Лидию Червинскую Адамович отметил с первой публикации, но и тут был достаточно осторожен в своих оценках: «Еще два слова - о стихах Л. Червинской. Они появляются в печати, кажется, в первый раз. Сквозь обще-женский, слегка ахматовский стиль, тон и чужие приемы в них пробивается свой голос»133. Лишь после выхода ее книги Адамович написал вполне положительный отзыв134, что подлило масла в огонь, вызвав ответные реплики Ходасевича, Бема и других оппонентов.
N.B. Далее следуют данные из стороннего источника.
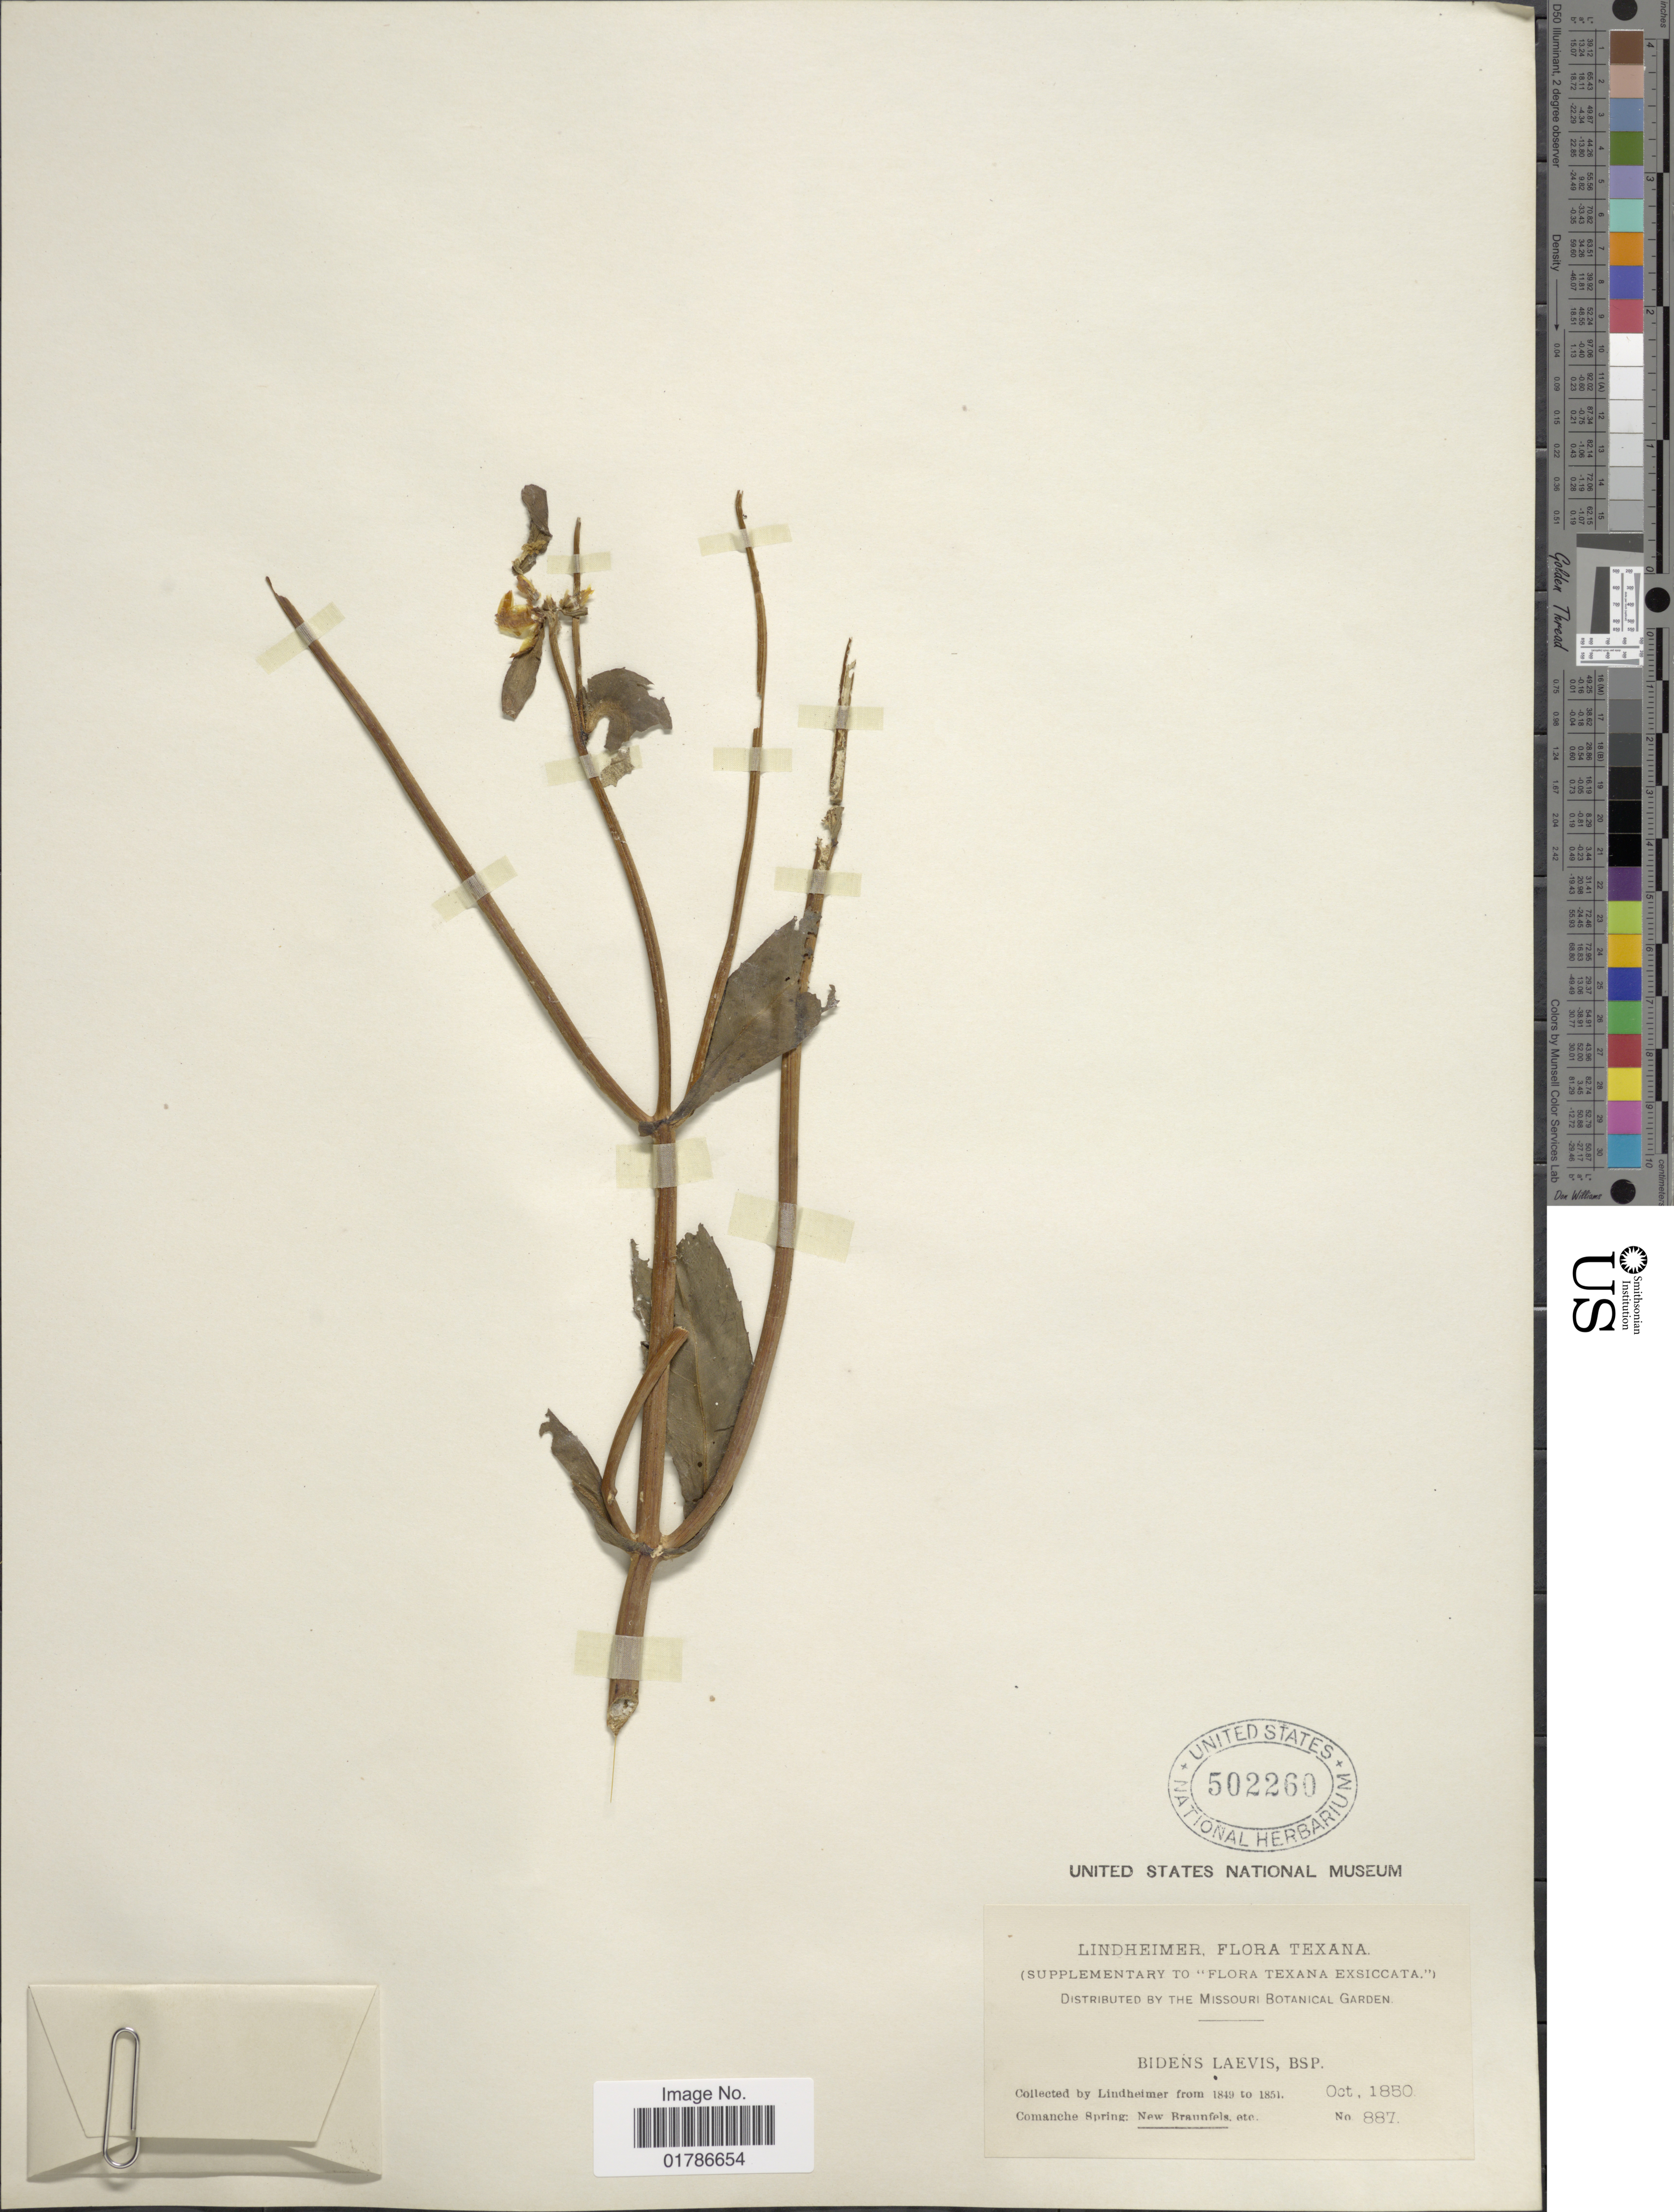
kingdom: Plantae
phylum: Tracheophyta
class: Magnoliopsida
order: Asterales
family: Asteraceae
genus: Bidens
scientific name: Bidens laevis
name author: (L.) Britton, Stearns & Poggenb.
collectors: -. Lindheimer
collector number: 887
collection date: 1850-10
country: United States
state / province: Texas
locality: Texana, Comanche Spring: New Braunfels, etc.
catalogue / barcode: US 502260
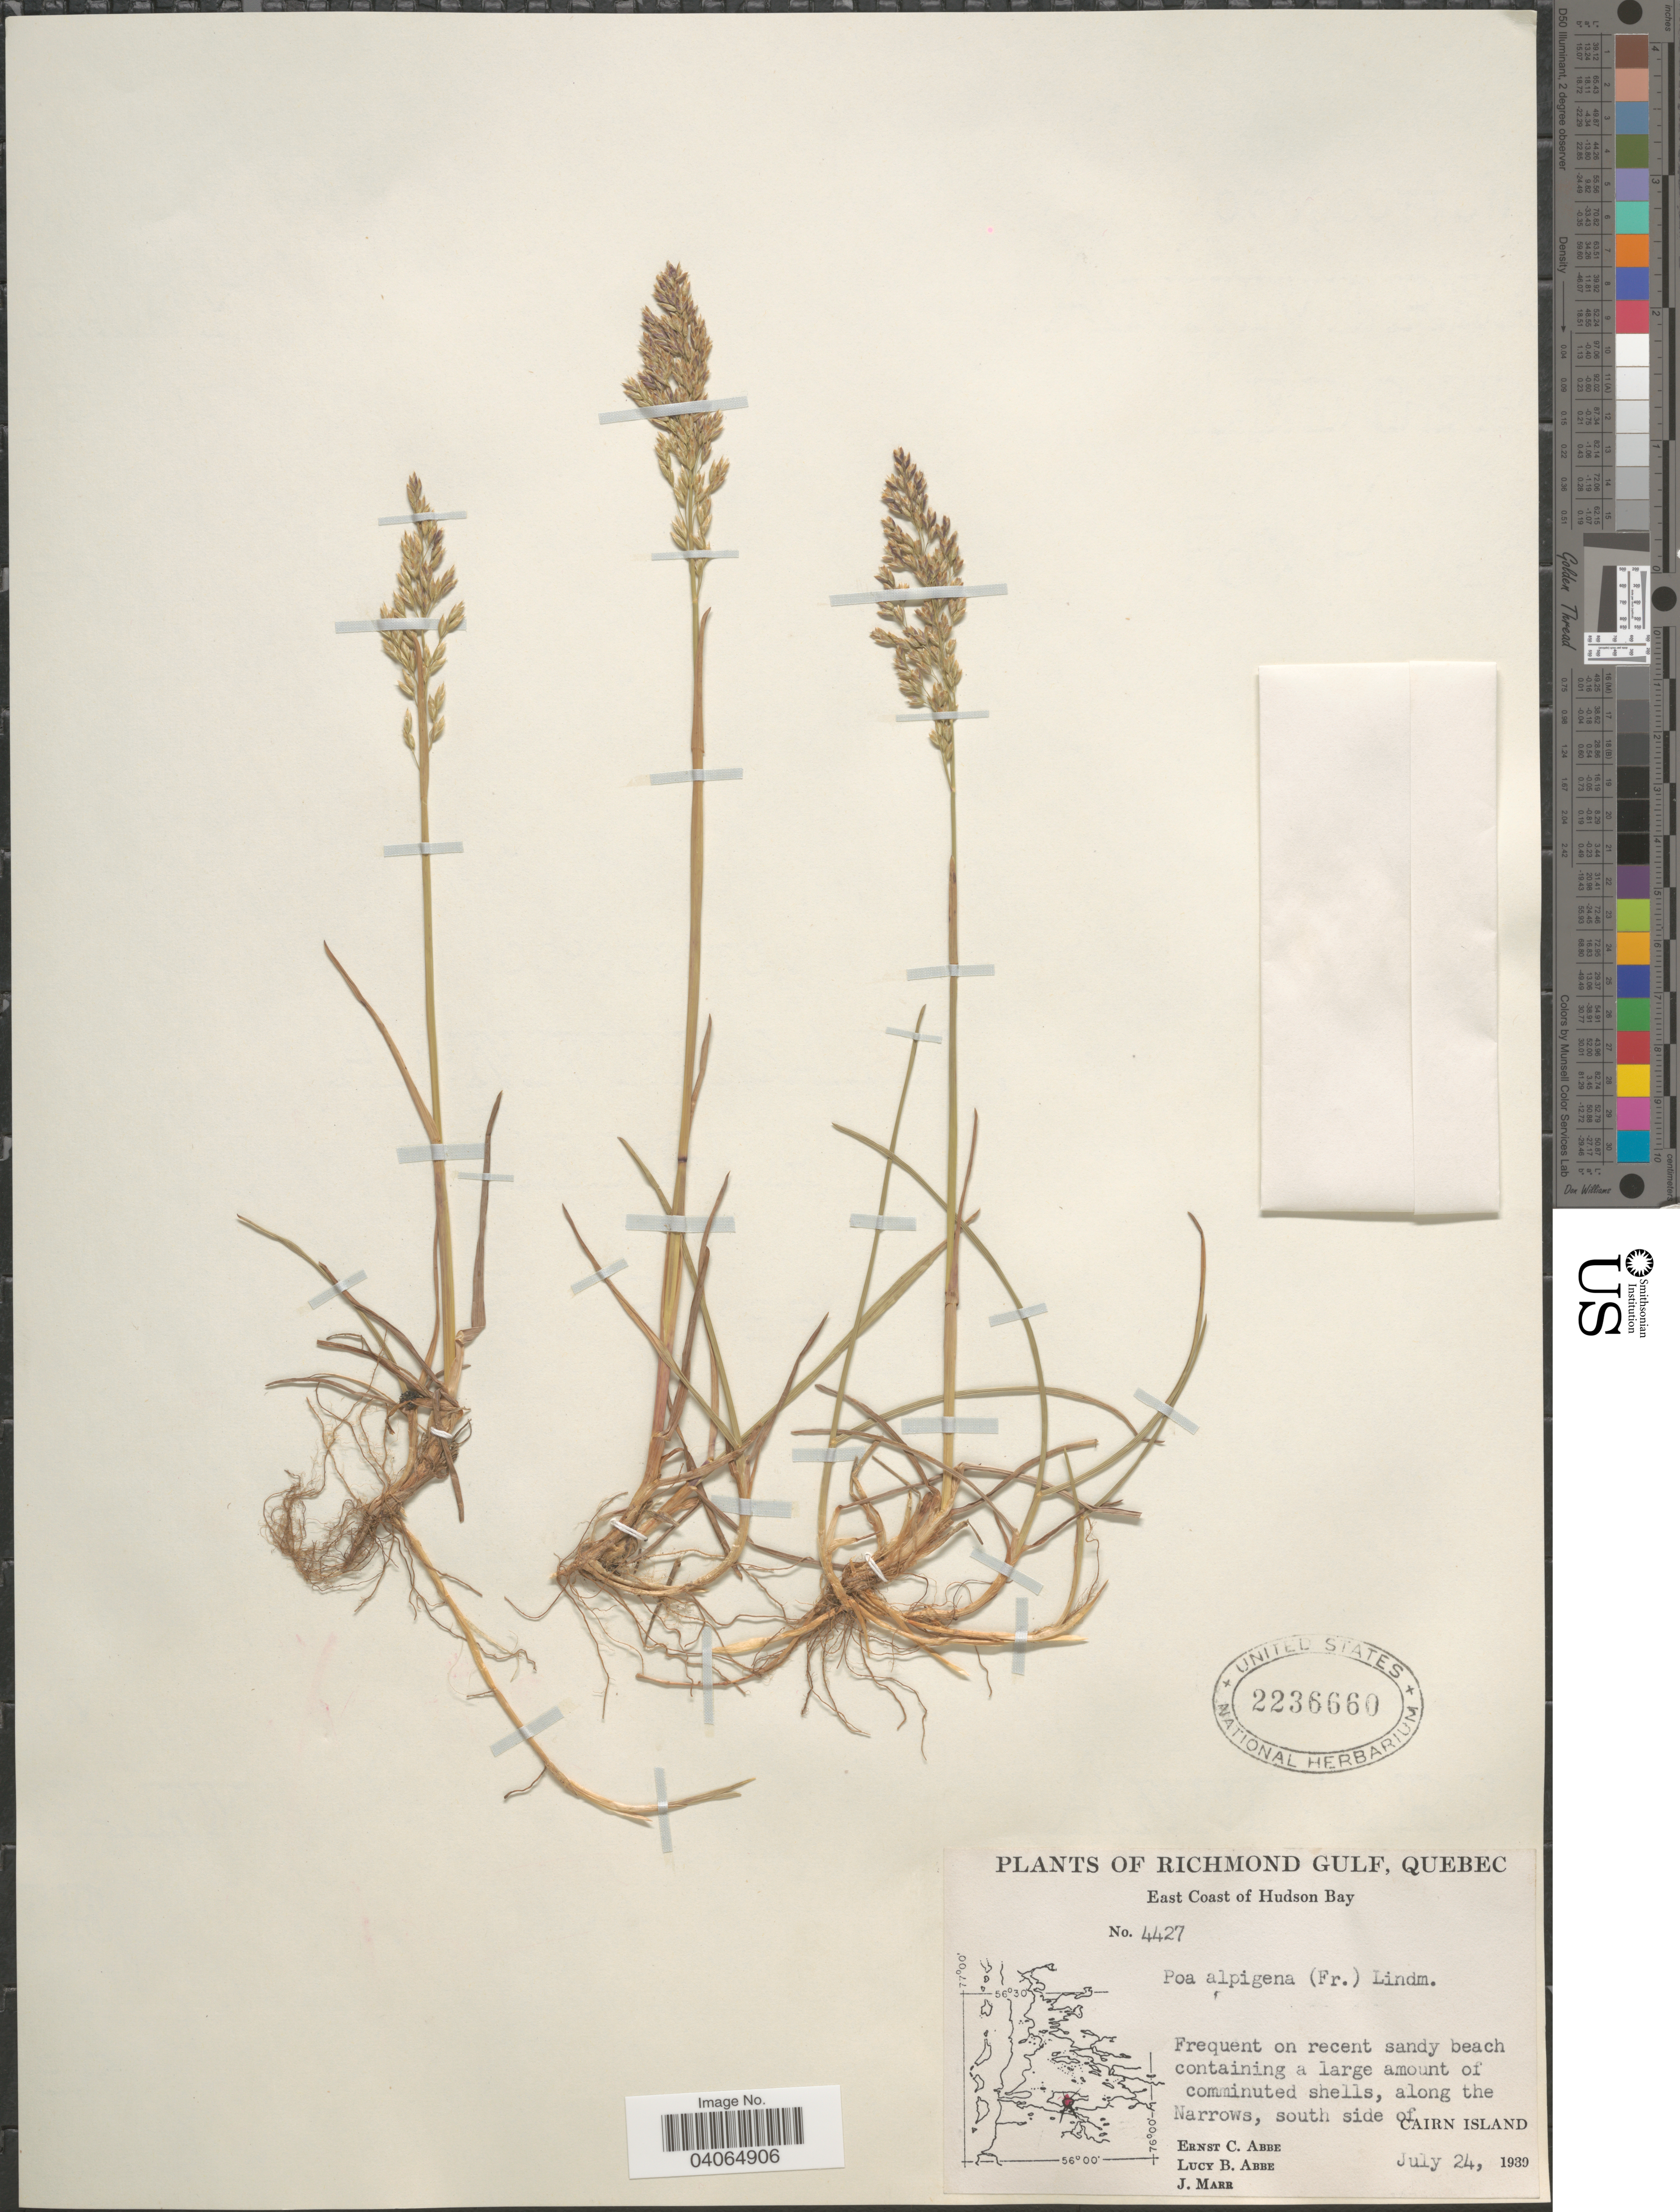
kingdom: Plantae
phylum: Tracheophyta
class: Liliopsida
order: Poales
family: Poaceae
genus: Poa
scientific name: Poa pratensis subsp. alpigena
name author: (Lindm.) Hiitonen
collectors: E. C. Abbe, L. B. Abbe & J. Marr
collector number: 4427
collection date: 1939-07-24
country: Canada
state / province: Quebec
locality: Richmond Gulf. East Coast of Hudson Bay. Along the Narrows, south side of Cairn Island.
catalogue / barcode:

Ирину Одоевцеву иногда относят к участникам «ноты» лишь на том основании, что она была женой Георгия Иванова и в литературных делах всегда была с ним и Георгием Адамовичем заодно, отстаивая интересы тесной, сложившейся еще в Петербурге
группы Цеха поэтов. Стилистически она слишком мало похожа и на того, и на другого, да и говорить о какой-либо философии, присущей ей, не приходится. Жизнелюбие, брызжущее из ее стихов, радикально противоречило главной сути неписаных канонов «парижской ноты». Лишь изредка в ее стихах появлялись строки, близкие заповедям Адамовича, но почти всегда врожденный оптимизм и восторг перед жизнью побеждали.
Николаю Оцупу, для которого учителем и кумиром до конца дней оставался Гумилев, «парижская нота» была природно чужда, однако на некоторое время и он поддался этому соблазну. В активные приверженцы «ноты» его зачисляют чаще по инерции, только из-за того, что сплоченный для сторонних наблюдателей круг Цеха поэтов казался единым в своих устремлениях и в Петербурге, и в Париже в эпоху «Чисел», где Оцуп был официальным редактором.
Отсвет поэтики «парижской ноты» можно заметить в стихах Оцупа начала 30-х годов. Позже он одним из первых отходит от «ноты», вырабатывая собственное направление, более брутальное, вновь, как и в юности, скорее гумилевского толка, - «персонализм», у которого, впрочем, не нашлось адептов, помимо самого автора.
Лишь некоторые из стихотворений, отмеченных отблесками «ноты», были включены в двухтомник, составленный самим Оцу-пом в конце жизни и выпущенный уже после его смерти вдовой135. Вероятно, после войны автор воспринимал эти свои настроения и рожденные ими стихи как случайное поветрие.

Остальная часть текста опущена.